「92年後の無料化」に説得性はあるか

2115年は92年後です。「92年後に無料化します」なんて、政策としての説得性があるでしょうか。「租借地の100年後の返還」じゃあるまいし、予見し得る将来とは、とても言えません。

普通に考えれば、高速道路のメインテナンスは、今後も恒常的に必要ですし、新たな高速道路整備も続くのであれば、有料化は半永久的に続くと考える方が自然でしょう。「無駄な高速道路は作らない仕組み」とか、「無料化に向けた取り組み行程表」と言った具体的な政策は全く示されず、50年先延ばしを決めただけでは、信じろという方が無理です。

地方には新直轄方式の「無料区間」が続々

こうして高速道路の有料化が半永久的に続く一方で、地方では「新直轄方式」による「無料区間」の高速道路が続々と開通しています。「新直轄方式」とは、2005年に道路公団が民営化された際に、生み出された仕組みで、民営会社ではとても採算がとれない区間については、国と地方自治体の直轄事業として、要は税金で高速道路が整備されているのです。

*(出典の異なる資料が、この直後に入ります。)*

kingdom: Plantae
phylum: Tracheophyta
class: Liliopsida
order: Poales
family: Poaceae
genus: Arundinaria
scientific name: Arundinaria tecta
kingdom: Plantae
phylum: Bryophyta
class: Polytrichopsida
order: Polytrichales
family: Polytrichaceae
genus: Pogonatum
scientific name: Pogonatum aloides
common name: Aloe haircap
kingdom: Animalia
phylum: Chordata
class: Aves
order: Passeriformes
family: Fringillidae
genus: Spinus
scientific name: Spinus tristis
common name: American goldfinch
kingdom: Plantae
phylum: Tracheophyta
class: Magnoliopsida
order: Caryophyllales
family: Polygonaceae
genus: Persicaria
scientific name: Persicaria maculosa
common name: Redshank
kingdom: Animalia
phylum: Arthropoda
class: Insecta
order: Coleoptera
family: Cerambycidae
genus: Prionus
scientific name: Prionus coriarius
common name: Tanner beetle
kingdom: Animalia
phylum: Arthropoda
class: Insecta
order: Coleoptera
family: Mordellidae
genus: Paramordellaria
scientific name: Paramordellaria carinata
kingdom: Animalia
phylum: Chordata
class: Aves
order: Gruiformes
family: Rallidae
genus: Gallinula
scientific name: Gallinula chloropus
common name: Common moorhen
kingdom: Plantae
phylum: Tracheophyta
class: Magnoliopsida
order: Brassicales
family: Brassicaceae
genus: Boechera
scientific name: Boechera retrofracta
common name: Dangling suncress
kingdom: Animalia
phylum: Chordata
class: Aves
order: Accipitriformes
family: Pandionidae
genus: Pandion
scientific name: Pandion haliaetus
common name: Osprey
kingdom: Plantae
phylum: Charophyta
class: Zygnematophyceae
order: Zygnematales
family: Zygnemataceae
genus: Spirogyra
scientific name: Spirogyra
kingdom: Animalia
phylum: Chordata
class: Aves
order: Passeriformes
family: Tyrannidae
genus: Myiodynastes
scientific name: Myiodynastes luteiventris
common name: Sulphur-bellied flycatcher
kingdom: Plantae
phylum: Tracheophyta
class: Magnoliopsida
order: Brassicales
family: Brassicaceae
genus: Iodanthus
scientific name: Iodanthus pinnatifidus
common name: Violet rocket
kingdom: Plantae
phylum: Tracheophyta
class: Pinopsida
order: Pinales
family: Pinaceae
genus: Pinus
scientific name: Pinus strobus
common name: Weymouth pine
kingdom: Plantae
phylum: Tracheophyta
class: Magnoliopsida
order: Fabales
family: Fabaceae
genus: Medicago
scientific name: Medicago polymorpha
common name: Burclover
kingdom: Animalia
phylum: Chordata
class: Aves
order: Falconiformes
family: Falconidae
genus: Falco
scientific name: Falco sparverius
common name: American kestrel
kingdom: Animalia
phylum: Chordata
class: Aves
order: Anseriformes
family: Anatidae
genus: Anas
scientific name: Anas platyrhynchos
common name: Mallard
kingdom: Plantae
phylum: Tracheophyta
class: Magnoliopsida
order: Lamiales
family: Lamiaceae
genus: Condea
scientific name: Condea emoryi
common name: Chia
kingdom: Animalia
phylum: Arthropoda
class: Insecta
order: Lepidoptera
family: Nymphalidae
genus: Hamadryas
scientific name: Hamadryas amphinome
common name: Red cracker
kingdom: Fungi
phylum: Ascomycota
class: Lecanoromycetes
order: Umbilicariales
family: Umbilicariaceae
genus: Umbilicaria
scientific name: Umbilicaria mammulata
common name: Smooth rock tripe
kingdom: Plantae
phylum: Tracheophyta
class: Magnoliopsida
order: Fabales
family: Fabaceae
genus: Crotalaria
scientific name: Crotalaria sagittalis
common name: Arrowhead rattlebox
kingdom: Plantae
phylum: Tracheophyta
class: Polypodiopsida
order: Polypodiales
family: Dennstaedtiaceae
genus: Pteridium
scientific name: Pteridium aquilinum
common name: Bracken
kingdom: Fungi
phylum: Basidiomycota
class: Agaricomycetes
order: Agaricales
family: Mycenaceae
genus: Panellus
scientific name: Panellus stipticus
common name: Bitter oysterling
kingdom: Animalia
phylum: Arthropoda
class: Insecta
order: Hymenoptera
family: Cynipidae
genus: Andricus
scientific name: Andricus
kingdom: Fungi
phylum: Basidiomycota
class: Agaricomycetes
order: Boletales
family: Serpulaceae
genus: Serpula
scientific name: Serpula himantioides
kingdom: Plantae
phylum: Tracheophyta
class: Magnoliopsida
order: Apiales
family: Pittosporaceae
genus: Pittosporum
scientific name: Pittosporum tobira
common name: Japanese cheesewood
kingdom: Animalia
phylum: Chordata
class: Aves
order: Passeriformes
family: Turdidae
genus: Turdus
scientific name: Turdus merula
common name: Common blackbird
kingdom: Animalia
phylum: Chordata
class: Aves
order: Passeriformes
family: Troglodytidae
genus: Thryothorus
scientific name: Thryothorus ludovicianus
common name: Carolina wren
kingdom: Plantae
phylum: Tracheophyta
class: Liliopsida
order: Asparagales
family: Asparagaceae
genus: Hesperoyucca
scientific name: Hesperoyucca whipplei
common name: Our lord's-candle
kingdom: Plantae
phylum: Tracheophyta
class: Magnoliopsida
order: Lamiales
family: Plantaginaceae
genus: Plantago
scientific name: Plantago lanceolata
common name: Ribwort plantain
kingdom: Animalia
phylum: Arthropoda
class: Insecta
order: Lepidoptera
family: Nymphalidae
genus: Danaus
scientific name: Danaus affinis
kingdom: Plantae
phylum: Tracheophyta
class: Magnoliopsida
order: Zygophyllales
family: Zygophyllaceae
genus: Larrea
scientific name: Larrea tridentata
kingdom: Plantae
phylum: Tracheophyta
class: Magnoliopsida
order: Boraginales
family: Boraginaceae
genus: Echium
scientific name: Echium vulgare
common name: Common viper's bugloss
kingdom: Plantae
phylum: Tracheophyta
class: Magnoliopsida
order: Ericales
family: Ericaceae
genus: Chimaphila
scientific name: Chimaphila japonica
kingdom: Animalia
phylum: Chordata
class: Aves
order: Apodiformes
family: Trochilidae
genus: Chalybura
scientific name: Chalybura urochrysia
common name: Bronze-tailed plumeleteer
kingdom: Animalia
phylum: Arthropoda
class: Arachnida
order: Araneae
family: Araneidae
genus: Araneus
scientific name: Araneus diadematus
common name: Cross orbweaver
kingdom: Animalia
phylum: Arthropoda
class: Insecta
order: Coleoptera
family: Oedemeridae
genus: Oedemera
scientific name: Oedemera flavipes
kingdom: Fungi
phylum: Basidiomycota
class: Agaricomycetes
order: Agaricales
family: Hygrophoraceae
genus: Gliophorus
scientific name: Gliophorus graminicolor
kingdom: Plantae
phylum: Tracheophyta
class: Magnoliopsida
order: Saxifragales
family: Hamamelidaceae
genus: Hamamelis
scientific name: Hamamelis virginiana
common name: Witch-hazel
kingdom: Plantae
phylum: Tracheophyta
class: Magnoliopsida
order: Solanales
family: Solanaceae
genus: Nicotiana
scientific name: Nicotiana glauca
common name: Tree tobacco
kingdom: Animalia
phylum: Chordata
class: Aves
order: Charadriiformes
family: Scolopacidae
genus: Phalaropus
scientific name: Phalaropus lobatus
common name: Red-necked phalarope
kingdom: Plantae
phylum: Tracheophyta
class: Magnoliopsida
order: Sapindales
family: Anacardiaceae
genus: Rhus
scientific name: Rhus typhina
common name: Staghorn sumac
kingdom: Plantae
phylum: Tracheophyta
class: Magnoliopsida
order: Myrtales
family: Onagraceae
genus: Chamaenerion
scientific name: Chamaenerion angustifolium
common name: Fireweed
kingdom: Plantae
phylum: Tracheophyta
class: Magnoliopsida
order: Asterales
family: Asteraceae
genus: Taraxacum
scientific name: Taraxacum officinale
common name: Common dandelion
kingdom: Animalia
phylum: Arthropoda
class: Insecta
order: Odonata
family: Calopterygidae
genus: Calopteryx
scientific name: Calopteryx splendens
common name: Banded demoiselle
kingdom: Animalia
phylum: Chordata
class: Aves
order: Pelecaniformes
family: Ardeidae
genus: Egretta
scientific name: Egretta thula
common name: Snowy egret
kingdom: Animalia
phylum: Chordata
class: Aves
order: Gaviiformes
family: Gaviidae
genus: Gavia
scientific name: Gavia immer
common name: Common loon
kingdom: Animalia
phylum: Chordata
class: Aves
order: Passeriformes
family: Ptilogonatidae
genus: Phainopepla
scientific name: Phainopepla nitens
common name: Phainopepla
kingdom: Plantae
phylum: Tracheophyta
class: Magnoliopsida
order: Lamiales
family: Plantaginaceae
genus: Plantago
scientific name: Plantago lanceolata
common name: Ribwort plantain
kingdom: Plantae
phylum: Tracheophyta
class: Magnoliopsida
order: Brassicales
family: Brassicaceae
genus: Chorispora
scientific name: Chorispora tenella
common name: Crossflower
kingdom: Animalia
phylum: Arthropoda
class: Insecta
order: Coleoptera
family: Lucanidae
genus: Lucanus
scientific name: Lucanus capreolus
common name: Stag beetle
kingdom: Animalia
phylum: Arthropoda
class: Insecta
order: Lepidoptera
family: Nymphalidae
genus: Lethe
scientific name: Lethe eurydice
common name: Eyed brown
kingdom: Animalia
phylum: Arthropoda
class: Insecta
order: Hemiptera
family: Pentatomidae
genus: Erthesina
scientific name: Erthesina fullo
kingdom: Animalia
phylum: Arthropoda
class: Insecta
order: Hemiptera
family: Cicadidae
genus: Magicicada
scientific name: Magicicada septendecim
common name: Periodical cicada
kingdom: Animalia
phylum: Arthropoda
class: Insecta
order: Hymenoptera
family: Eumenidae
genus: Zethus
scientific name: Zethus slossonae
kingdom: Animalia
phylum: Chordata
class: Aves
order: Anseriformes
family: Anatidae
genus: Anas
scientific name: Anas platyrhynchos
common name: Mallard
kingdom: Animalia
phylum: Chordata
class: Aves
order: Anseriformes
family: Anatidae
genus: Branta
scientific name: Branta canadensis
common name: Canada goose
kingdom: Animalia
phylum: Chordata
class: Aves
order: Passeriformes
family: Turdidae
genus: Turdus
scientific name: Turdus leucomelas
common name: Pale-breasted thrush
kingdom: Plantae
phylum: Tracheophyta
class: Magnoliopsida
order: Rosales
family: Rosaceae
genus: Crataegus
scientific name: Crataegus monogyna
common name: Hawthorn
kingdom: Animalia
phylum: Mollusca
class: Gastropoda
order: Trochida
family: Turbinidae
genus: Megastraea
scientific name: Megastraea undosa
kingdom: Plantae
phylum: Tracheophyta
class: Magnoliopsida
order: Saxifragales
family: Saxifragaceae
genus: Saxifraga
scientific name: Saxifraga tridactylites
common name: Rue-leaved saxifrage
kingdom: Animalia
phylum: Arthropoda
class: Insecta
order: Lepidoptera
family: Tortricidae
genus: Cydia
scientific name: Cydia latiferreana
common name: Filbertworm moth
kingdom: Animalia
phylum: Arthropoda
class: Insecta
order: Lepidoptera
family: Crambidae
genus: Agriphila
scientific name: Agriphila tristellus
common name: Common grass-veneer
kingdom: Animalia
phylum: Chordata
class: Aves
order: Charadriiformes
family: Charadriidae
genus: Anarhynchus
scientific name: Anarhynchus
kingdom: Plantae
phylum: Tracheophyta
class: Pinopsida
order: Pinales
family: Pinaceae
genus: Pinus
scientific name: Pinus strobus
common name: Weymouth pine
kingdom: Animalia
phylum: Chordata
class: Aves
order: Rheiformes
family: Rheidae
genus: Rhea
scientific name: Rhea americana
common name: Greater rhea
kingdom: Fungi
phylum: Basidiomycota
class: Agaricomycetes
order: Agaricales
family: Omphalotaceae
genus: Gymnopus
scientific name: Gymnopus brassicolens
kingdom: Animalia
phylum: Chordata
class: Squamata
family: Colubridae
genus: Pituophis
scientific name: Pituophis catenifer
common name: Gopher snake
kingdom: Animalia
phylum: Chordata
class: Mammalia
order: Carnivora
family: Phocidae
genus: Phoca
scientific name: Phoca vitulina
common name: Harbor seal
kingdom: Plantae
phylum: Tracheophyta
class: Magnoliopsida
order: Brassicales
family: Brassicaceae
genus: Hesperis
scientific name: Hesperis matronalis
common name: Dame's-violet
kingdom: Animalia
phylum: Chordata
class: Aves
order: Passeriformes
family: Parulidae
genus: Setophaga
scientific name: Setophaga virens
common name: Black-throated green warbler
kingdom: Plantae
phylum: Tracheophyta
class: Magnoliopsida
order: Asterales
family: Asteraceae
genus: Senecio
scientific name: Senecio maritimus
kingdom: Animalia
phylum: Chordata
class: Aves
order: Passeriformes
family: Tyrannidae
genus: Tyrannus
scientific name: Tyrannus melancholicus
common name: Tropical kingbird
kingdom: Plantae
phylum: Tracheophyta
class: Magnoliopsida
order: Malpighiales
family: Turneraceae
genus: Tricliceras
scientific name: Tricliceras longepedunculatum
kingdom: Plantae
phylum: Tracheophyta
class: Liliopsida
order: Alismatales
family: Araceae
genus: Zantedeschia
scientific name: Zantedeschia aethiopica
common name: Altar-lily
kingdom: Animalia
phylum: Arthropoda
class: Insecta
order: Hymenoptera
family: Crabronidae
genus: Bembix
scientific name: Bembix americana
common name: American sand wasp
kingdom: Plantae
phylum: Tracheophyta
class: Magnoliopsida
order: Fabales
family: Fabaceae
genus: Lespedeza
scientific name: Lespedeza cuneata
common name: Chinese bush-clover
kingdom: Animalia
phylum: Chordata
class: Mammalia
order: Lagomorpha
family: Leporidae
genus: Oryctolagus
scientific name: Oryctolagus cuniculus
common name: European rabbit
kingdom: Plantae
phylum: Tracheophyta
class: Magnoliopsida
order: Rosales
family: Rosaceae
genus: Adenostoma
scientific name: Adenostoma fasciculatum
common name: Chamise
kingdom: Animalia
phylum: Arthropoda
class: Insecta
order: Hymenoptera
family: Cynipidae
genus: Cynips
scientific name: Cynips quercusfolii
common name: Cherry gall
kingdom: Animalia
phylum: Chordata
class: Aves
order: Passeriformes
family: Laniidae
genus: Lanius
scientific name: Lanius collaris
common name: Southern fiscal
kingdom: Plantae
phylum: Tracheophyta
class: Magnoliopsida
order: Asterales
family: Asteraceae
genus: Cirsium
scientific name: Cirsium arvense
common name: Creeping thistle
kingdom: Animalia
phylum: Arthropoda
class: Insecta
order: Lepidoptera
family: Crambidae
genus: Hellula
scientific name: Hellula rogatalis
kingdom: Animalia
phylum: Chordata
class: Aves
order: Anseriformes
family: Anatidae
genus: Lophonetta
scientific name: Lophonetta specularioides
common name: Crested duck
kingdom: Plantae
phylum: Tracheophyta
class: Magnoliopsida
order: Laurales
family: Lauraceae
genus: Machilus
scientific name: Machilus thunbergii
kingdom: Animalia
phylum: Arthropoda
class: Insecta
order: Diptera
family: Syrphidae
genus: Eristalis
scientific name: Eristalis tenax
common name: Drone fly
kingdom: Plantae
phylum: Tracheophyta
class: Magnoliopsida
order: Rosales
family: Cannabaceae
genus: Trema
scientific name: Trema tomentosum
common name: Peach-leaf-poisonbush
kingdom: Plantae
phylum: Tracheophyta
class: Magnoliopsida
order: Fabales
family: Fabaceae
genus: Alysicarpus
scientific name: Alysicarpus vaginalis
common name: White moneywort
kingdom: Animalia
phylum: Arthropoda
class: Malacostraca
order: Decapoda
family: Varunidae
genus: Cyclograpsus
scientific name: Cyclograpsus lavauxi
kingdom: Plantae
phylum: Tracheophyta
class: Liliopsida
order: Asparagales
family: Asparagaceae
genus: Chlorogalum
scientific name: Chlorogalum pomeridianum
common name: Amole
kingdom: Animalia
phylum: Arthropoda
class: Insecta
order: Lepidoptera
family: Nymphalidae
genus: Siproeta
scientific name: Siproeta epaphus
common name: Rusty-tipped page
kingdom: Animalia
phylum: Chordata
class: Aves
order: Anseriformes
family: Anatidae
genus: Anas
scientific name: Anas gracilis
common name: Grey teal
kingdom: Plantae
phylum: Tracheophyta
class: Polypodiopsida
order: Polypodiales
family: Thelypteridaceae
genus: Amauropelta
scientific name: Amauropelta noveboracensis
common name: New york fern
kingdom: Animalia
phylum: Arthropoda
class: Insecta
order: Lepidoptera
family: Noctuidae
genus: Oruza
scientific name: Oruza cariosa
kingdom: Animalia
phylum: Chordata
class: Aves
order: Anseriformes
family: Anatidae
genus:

結局のところ、人がたくさん使う高速道路は、高速道路会社が建設して、22世紀まで高い料金を負担しなければならないのに、人が大して乗らない高速道路は料金無料で、どんどんできていくという構図です。不公平感を持つ人がいて当然です。

「92年後の無料化」より、料金引き下げの具体化を

安全のために、高速道路の維持管理に今後も費用が必要なことはわかります。高速道路の便益を享受する利用者が、料金の形で一定の負担をすることは、財政状況を考えても、致し方ないことかもしれません。それでも、今のままで良いとは、とても思えません。

何と言っても、すべての料金収入をプールにして、建設費や修理・更新費、その他の施設整備費に充てるという「どんぶり勘定」では、いつまで経っても、無料化どころか、料金引き下げの目処もわからず、利用者の納得は得られません。
確かに道路はつながっているので、区間ごとに厳格なコストを算定することは難しいかもしれませんが、それでも50年以上料金を取り続け、とっくに建設費の償却も終わって、メインテナンス費だけになっている区間と、昨日今日、完成したばかりの区間の間で、料金に一定の差をつけることは可能なはずです。

また、週末のETC割引のように個人旅行向けなど各種の割引制度もより拡充して、国際的にも高いと言われる高速料金を少しでも引き下げる努力が必要です。ETCの普及で多様な料金体系の適用が可能になってきているはずです。

利用者が「安全な高速道路維持のため」と納得して料金を負担できるよう、具体的な引き下げ努力を示していくことこそが、持続可能な制度の鍵になるのではないでしょうか。